L'Artisan

Sg 13,1-9

 

 

 

 

 

 

 

Celui qui est, l'Artisan, le Maître des choses, l'Auteur de la Beauté, aucun titre à lui seul ne peut dire pour l'auteur de la Sagesse la beauté et la puissance du Créateur. Le mot-clef est "analogie", et il est employé par notre auteur :"La grandeur, dit-il, et la beauté des créatures font, par analogie, découvrir leur Auteur". Cela semble tout naturel à l'auteur grec de la Sagesse: le mouvement instinctif doit être de lever les yeux. Or les penseurs de son temps ne songent pas à lever les yeux : "Plongés au milieu des œuvres, ils se laissent prendre aux apparences, car ce qui s'offre à leurs yeux est si beau !"

 

Et ils divinisent directement ce qui charment leurs yeux  :"Le feu, le vent, la brise légère, la ronde des étoiles, la violence des flots, les luminaires du ciel, censés gouverner le monde". Frappés de la puissance et de l'efficacité des choses, ils leur attribue ce qui revient à Dieu seul, qui a voulu, pensé et réalisé ces choses pour le bonheur des hommes , et pour qui la nature prend sa belle parure d'automne. Leur regard s'arrête trop tôt.
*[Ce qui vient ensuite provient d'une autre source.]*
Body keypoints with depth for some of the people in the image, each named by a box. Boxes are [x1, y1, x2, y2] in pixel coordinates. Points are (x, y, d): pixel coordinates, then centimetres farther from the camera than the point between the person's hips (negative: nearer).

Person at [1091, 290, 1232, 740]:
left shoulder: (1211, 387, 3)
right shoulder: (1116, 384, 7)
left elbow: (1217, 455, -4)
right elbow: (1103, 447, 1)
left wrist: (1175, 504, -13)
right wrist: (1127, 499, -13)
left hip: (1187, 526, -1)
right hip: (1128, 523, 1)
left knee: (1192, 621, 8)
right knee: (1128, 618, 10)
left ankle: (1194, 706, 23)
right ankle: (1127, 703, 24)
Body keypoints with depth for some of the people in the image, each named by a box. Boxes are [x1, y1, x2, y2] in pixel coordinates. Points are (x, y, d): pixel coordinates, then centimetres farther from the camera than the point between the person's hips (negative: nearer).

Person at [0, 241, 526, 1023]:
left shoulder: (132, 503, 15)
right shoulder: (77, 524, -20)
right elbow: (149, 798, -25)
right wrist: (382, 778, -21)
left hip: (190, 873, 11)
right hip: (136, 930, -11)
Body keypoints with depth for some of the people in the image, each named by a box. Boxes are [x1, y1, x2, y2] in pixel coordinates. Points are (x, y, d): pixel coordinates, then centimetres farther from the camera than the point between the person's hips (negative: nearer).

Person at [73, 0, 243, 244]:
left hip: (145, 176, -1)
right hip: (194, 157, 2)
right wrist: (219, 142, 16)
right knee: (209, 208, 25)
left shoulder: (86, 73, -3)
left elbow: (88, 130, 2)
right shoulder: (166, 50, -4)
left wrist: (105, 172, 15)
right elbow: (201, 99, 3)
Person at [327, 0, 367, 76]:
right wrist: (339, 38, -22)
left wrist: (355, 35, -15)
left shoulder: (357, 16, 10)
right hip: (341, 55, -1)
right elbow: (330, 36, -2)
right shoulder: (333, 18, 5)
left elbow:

Certes, ces hommes"ne méritent qu'un blâme léger, car ils ne s'égarent peut-être qu'en cherchant Dieu avec le désir de Le trouver", et pourtant ils sont inexcusables parce qu'ils ne vont pas au bout de leur intelligence des choses, et restent aux portes de l'analogie.

 

Nos contemporains ne sont pas menacés de diviniser ce qu'ils voient, mais bien plutôt de ne pas vouloir de Dieu du tout. Leur curiosité s'arrête avant l'interrogation ; ils se contentent de la beauté sans en chercher le Responsable. La beauté ne leur parle de personne et leur cœur se prive de Quelqu'un à aimer. "Ils ont poussé la science à un degré tel qu'ils sont capables d'avoir une idée sur le cours des choses". Comment n'ont-ils pas découvert plus vite Celui qui en est le Maître ? Pauvreté du regard de ces hommes ! Alors que Dieu leur a donné l'intelligence pour être la voix de cet univers sans voix, pour être le chantre de cette création, œuvre de beauté et d'amour, ils se taisent et s'arrêtent aux choses !

 

Rien n'est divinisé, rien ni personne. Et finalement l'homme se retrouve perdu, dans un univers trop grand pour lui et qui va on ne sait où. Mais les communautés qui ont gardé la foi assument le devoir de louange au nom de tous ceux qui n'ont pas d'espérance. D'autant plus que Celui par qui et pour qui tout a été fait est devenu l'un de nous pour toujours et a pris fait et cause pour l'homme , chantre de la création. Pour nous c'est d'un même cœur que nous chantons le Créateur de la beauté et le recréateur de l'homme, et notre Eucharistie de tous les jours est à la fois une action de grâce pour tous les dons de Dieu et un merci filial pour son œuvre de rédemption.